= Activity =
Can you reproduce the text of every entry below line for line, keeping each character unchanged?

START Data shown

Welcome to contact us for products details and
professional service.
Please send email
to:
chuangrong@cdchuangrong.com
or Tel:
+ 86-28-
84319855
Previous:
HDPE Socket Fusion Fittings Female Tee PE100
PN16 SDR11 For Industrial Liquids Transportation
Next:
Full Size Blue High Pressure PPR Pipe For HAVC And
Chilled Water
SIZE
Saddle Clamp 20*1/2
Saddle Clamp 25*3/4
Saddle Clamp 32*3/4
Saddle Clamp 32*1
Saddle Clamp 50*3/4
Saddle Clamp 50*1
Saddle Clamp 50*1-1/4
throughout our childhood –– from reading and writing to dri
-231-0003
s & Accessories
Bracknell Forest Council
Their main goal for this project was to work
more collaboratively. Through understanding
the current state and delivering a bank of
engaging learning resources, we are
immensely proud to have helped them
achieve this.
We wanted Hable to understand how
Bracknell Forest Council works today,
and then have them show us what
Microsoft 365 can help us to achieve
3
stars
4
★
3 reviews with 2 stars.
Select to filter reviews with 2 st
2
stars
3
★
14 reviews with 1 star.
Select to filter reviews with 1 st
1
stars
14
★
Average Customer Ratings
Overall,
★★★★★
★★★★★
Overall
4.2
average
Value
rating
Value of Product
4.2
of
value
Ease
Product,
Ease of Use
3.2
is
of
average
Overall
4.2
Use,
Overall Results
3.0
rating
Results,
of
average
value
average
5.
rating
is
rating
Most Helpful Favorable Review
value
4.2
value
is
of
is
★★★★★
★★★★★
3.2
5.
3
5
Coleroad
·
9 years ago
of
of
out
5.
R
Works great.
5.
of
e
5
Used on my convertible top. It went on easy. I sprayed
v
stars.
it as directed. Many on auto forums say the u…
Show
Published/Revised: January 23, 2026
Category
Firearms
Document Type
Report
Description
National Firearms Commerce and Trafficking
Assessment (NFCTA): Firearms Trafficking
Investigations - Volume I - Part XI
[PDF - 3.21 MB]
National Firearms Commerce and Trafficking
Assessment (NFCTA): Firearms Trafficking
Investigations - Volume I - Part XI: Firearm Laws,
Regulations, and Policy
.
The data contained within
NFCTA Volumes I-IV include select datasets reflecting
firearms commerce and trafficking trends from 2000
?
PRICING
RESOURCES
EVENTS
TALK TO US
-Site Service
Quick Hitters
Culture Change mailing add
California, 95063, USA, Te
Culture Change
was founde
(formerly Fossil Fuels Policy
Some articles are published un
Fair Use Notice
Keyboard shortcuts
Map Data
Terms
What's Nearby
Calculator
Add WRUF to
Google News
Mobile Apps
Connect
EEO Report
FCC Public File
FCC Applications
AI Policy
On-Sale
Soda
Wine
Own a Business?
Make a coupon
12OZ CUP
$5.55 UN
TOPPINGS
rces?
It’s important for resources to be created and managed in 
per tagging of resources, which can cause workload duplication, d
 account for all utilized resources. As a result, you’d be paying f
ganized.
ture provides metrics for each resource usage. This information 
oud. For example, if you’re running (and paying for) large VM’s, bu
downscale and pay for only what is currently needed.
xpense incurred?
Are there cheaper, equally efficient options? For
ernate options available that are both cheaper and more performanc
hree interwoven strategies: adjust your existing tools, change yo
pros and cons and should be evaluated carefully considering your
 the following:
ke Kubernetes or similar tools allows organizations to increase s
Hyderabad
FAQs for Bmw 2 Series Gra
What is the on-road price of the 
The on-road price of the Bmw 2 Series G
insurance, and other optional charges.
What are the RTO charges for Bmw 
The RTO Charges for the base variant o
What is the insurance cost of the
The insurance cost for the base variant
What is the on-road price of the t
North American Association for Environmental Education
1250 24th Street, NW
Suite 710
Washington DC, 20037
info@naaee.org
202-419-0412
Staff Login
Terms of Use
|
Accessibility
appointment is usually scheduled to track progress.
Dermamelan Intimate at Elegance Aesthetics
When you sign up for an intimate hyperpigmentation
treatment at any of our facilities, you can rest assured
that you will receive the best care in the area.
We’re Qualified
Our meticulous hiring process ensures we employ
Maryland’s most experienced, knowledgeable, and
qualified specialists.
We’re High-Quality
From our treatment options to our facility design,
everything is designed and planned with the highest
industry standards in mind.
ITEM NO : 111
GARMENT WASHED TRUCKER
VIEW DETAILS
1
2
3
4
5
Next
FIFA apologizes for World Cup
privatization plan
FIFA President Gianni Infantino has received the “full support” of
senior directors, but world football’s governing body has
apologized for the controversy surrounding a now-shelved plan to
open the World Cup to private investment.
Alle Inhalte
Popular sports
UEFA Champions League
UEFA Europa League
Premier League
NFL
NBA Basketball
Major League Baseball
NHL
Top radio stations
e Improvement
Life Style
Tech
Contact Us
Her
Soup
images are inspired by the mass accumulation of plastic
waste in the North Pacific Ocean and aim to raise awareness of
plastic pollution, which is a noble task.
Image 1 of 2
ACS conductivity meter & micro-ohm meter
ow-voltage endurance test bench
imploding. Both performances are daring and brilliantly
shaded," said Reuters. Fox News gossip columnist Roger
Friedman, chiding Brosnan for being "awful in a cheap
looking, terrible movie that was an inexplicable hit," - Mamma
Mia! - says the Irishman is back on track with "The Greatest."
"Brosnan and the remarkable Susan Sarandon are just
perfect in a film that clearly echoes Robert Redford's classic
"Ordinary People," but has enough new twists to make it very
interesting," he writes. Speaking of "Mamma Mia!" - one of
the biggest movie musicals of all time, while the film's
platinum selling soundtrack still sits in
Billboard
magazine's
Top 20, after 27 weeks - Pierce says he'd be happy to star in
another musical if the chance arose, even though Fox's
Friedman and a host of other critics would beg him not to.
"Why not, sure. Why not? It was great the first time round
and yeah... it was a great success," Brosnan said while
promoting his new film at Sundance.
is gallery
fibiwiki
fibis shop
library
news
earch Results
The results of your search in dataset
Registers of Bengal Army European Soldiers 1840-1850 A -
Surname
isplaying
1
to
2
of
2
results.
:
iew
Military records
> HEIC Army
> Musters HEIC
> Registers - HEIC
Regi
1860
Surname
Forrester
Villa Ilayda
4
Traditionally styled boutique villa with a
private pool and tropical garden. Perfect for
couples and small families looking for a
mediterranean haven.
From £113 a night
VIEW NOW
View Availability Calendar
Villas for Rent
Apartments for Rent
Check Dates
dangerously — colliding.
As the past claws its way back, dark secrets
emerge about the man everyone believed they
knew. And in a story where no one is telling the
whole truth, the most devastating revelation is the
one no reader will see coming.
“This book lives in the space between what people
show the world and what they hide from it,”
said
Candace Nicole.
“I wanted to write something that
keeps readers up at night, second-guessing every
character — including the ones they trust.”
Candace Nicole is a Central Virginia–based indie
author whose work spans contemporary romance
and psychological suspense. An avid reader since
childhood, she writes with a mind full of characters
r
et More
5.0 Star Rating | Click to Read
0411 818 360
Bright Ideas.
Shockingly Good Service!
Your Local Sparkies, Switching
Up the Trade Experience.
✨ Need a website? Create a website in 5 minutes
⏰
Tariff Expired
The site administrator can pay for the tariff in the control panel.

END Data shown

= Final answer =
Welcome to contact us for products details and
professional service.
Please send email
to:
chuangrong@cdchuangrong.com
or Tel:
+ 86-28-
84319855
Previous:
HDPE Socket Fusion Fittings Female Tee PE100
PN16 SDR11 For Industrial Liquids Transportation
Next:
Full Size Blue High Pressure PPR Pipe For HAVC And
Chilled Water
SIZE
Saddle Clamp 20*1/2
Saddle Clamp 25*3/4
Saddle Clamp 32*3/4
Saddle Clamp 32*1
Saddle Clamp 50*3/4
Saddle Clamp 50*1
Saddle Clamp 50*1-1/4
throughout our childhood –– from reading and writing to dri
-231-0003
s & Accessories
Bracknell Forest Council
Their main goal for this project was to work
more collaboratively. Through understanding
the current state and delivering a bank of
engaging learning resources, we are
immensely proud to have helped them
achieve this.
We wanted Hable to understand how
Bracknell Forest Council works today,
and then have them show us what
Microsoft 365 can help us to achieve
3
stars
4
★
3 reviews with 2 stars.
Select to filter reviews with 2 st
2
stars
3
★
14 reviews with 1 star.
Select to filter reviews with 1 st
1
stars
14
★
Average Customer Ratings
Overall,
★★★★★
★★★★★
Overall
4.2
average
Value
rating
Value of Product
4.2
of
value
Ease
Product,
Ease of Use
3.2
is
of
average
Overall
4.2
Use,
Overall Results
3.0
rating
Results,
of
average
value
average
5.
rating
is
rating
Most Helpful Favorable Review
value
4.2
value
is
of
is
★★★★★
★★★★★
3.2
5.
3
5
Coleroad
·
9 years ago
of
of
out
5.
R
Works great.
5.
of
e
5
Used on my convertible top. It went on easy. I sprayed
v
stars.
it as directed. Many on auto forums say the u…
Show
Published/Revised: January 23, 2026
Category
Firearms
Document Type
Report
Description
National Firearms Commerce and Trafficking
Assessment (NFCTA): Firearms Trafficking
Investigations - Volume I - Part XI
[PDF - 3.21 MB]
National Firearms Commerce and Trafficking
Assessment (NFCTA): Firearms Trafficking
Investigations - Volume I - Part XI: Firearm Laws,
Regulations, and Policy
.
The data contained within
NFCTA Volumes I-IV include select datasets reflecting
firearms commerce and trafficking trends from 2000
?
PRICING
RESOURCES
EVENTS
TALK TO US
-Site Service
Quick Hitters
Culture Change mailing add
California, 95063, USA, Te
Culture Change
was founde
(formerly Fossil Fuels Policy
Some articles are published un
Fair Use Notice
Keyboard shortcuts
Map Data
Terms
What's Nearby
Calculator
Add WRUF to
Google News
Mobile Apps
Connect
EEO Report
FCC Public File
FCC Applications
AI Policy
On-Sale
Soda
Wine
Own a Business?
Make a coupon
12OZ CUP
$5.55 UN
TOPPINGS
rces?
It’s important for resources to be created and managed in 
per tagging of resources, which can cause workload duplication, d
 account for all utilized resources. As a result, you’d be paying f
ganized.
ture provides metrics for each resource usage. This information 
oud. For example, if you’re running (and paying for) large VM’s, bu
downscale and pay for only what is currently needed.
xpense incurred?
Are there cheaper, equally efficient options? For
ernate options available that are both cheaper and more performanc
hree interwoven strategies: adjust your existing tools, change yo
pros and cons and should be evaluated carefully considering your
 the following:
ke Kubernetes or similar tools allows organizations to increase s
Hyderabad
FAQs for Bmw 2 Series Gra
What is the on-road price of the 
The on-road price of the Bmw 2 Series G
insurance, and other optional charges.
What are the RTO charges for Bmw 
The RTO Charges for the base variant o
What is the insurance cost of the
The insurance cost for the base variant
What is the on-road price of the t
North American Association for Environmental Education
1250 24th Street, NW
Suite 710
Washington DC, 20037
info@naaee.org
202-419-0412
Staff Login
Terms of Use
|
Accessibility
appointment is usually scheduled to track progress.
Dermamelan Intimate at Elegance Aesthetics
When you sign up for an intimate hyperpigmentation
treatment at any of our facilities, you can rest assured
that you will receive the best care in the area.
We’re Qualified
Our meticulous hiring process ensures we employ
Maryland’s most experienced, knowledgeable, and
qualified specialists.
We’re High-Quality
From our treatment options to our facility design,
everything is designed and planned with the highest
industry standards in mind.
ITEM NO : 111
GARMENT WASHED TRUCKER
VIEW DETAILS
1
2
3
4
5
Next
FIFA apologizes for World Cup
privatization plan
FIFA President Gianni Infantino has received the “full support” of
senior directors, but world football’s governing body has
apologized for the controversy surrounding a now-shelved plan to
open the World Cup to private investment.
Alle Inhalte
Popular sports
UEFA Champions League
UEFA Europa League
Premier League
NFL
NBA Basketball
Major League Baseball
NHL
Top radio stations
e Improvement
Life Style
Tech
Contact Us
Her
Soup
images are inspired by the mass accumulation of plastic
waste in the North Pacific Ocean and aim to raise awareness of
plastic pollution, which is a noble task.
Image 1 of 2
ACS conductivity meter & micro-ohm meter
ow-voltage endurance test bench
imploding. Both performances are daring and brilliantly
shaded," said Reuters. Fox News gossip columnist Roger
Friedman, chiding Brosnan for being "awful in a cheap
looking, terrible movie that was an inexplicable hit," - Mamma
Mia! - says the Irishman is back on track with "The Greatest."
"Brosnan and the remarkable Susan Sarandon are just
perfect in a film that clearly echoes Robert Redford's classic
"Ordinary People," but has enough new twists to make it very
interesting," he writes. Speaking of "Mamma Mia!" - one of
the biggest movie musicals of all time, while the film's
platinum selling soundtrack still sits in
Billboard
magazine's
Top 20, after 27 weeks - Pierce says he'd be happy to star in
another musical if the chance arose, even though Fox's
Friedman and a host of other critics would beg him not to.
"Why not, sure. Why not? It was great the first time round
and yeah... it was a great success," Brosnan said while
promoting his new film at Sundance.
is gallery
fibiwiki
fibis shop
library
news
earch Results
The results of your search in dataset
Registers of Bengal Army European Soldiers 1840-1850 A -
Surname
isplaying
1
to
2
of
2
results.
:
iew
Military records
> HEIC Army
> Musters HEIC
> Registers - HEIC
Regi
1860
Surname
Forrester
Villa Ilayda
4
Traditionally styled boutique villa with a
private pool and tropical garden. Perfect for
couples and small families looking for a
mediterranean haven.
From £113 a night
VIEW NOW
View Availability Calendar
Villas for Rent
Apartments for Rent
Check Dates
dangerously — colliding.
As the past claws its way back, dark secrets
emerge about the man everyone believed they
knew. And in a story where no one is telling the
whole truth, the most devastating revelation is the
one no reader will see coming.
“This book lives in the space between what people
show the world and what they hide from it,”
said
Candace Nicole.
“I wanted to write something that
keeps readers up at night, second-guessing every
character — including the ones they trust.”
Candace Nicole is a Central Virginia–based indie
author whose work spans contemporary romance
and psychological suspense. An avid reader since
childhood, she writes with a mind full of characters
r
et More
5.0 Star Rating | Click to Read
0411 818 360
Bright Ideas.
Shockingly Good Service!
Your Local Sparkies, Switching
Up the Trade Experience.
✨ Need a website? Create a website in 5 minutes
⏰
Tariff Expired
The site administrator can pay for the tariff in the control panel.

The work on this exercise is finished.